Gerardo Ruiz R.. 28 mayo
En setiembre del año pasado el entonces presidente Luis Guillermo Solís compareció ante los diputados de la Comisión Investigadora de Créditos Bancarios. Ese panel pidió a la PEP determinar si Solís violó el deber de probidad en la función pública para favorecer al importador de cemento Juan Carlos Bolaños, lo que la Procuraduría desestimó el 26 de abril. Foto: Melissa Fernández
En setiembre del año pasado el entonces presidente Luis Guillermo Solís compareció ante los diputados de la Comisión Investigadora de Créditos Bancarios. Ese panel pidió a la PEP determinar si Solís violó el deber de probidad en la función pública para favorecer al importador de cemento Juan Carlos Bolaños, lo que la Procuraduría desestimó el 26 de abril.

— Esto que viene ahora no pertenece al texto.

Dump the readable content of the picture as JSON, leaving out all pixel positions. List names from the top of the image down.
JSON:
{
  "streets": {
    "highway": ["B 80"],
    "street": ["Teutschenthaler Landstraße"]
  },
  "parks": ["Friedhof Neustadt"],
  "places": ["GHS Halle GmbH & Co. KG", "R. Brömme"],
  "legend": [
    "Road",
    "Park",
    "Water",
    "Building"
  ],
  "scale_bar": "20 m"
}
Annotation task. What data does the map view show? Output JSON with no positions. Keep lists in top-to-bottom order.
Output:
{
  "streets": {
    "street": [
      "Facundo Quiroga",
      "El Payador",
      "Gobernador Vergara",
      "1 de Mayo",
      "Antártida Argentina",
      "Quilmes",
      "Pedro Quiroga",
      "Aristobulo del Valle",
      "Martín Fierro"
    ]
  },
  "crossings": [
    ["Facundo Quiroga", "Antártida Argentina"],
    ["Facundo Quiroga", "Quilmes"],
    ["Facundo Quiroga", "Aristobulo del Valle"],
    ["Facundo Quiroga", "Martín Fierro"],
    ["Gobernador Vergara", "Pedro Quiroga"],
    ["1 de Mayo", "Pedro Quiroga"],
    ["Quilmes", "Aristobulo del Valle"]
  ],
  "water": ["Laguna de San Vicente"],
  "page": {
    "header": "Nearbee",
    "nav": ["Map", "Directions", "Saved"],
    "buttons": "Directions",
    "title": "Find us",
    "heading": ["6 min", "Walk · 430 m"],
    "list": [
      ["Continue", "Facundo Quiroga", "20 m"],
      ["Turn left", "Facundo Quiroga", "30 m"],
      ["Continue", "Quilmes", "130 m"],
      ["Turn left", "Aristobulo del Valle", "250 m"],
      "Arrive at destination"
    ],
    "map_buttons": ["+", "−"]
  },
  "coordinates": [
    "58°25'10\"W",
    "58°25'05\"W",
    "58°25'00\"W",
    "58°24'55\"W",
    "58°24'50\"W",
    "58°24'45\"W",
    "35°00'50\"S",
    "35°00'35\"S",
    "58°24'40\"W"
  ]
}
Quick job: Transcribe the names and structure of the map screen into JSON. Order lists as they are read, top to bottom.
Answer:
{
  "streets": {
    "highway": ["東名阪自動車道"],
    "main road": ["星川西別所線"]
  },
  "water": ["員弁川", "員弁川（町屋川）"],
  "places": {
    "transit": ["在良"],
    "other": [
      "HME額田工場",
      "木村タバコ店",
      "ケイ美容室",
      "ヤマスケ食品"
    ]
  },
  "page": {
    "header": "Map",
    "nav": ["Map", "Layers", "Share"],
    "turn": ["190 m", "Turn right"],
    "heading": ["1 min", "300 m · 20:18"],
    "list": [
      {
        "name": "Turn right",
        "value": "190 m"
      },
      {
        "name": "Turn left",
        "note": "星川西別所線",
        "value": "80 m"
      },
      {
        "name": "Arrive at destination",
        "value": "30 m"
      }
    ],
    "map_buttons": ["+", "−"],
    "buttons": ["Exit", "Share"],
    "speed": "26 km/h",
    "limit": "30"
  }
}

Foto: Melissa Fernández

La Procuraduría de la Ética Pública (PEP) desestimó una denuncia de la comisión legislativa que investigó el cemento chino según la cual el expresidente Luis Guillermo Solís violó el deber de probidad en la función pública.

El 26 de abril, la Procuraduría comunicó al Directorio legislativo que no existen suficientes elementos de prueba para determinar que Solís presionó para que se desalmacenara rápido un cargamento de 22.000 toneladas de cemento que importó la empresa Sinocem, de Juan Carlos Bolaños.

El órgano no dio por probado que Solís presionara a través del ex viceministro de Hacienda, Fernando Rodríguez, o del entonces diputado Víctor Morales Zapata, para que el exdirector de Aduanas, Benito Coghi, agilizara el desalmacenaje.

Tampoco halló pruebas para sustentar que el expresidente presionó para que el Ministerio de Economía Industria y Comercio (MEIC) publicara una reforma al reglamento de importación de cemento hidráulico, la cual permitió a Sinocem importar esa materia prima desde China, al flexibilizarse el plazo de caducidad del producto más allá de 45 días.

Además de llamar a declarar a los exfuncionarios de Hacienda, la Procuraduría revisó el intercambio de mensajes digitales entre Fernando Rodríguez y Benito Coghi, en los que el primero le afirmaba al exdirector de Aduanas que se había anotado un punto con "Zapote", en referencia a Casa Presidencial, al lograr el desalmacenaje de la mercadería que estaba en la aduana de Caldera.

Según la PEP, los mensajes y correos que se intercambiaron Rodríguez, Morales y Coghi "llevan a la PEP a sostener que son elementos pertinentes para demostrar que los señores Morales Zapata y Rodríguez Garro involucran al Presidente de la República en sus comunicaciones y le atribuyen un presunto interés en la resolución del trámite aduanero del señor Juan Carlos Bolaños".

Empero, más adelante, la Procuraduría indica que esos criterios de valoración de prueba "impiden que pueda concluirse que las referencias al primer mandatario, contenidas en los mensajes digitales transcritos, son suficientes para demostrar que, en efecto, el señor Luis Guillermo Solís Rivera tenía el interés que se expresa y acreditar que ejerció presión para que se facilitara el desalmacenaje y nacionalización del cemento importado por Juan Carlos Bolaños, tal y como lo denuncia el informe de la Comisión Investigadora".

Según la Procuraduría, el peso probatorio de esos elementos que analizó "es muy débil" como para imputar a Solís.

A una conclusión similar llegaron los procuradores sobre la conclusión de los diputados de que la Presidencia de la República presuntamente presionó al Órgano de Reglamentación Técnica del Ministerio de Economía Industria y Comercio (MEIC) para acelerar la consulta pública de la reforma al Reglamento de Cemento.

Sin embargo, la PEP sí concluyó que la aceleración del proceso de consulta de la reforma, que permitió traer cemento desde China, sí se trató de "una acción que busca apurar" la obtención del criterio técnico del Órgano de Reglamentación Técnica, con el propósito de continuar con la etapa siguiente de consulta pública del proyecto de modificación que derivó en la emisión del Decreto Ejecutivo 38907-MEIC.

"(...) No se logra identificar información que permita vincular al señor Luis Guillermo Solís con la intervención sugerida de la Presidencia de la República (...). No se cuenta con información que pruebe una participación del señor Presidente de la República (en relación a Solís) en los hechos, y mucho menos que lo involucre en una actuación contraria al deber de probidad", se lee en el informe enviado al Directorio Legislativo a finales de abril pasado.

Pese a la desestimación del caso, la PEP advirtió de que esa decisión se enmarca dentro de sus competencias en materia de responsabilidad administrativa y penal, pero que no tiene competencia para establecer la presunta responsabilidad de carácter político ni de otro orden.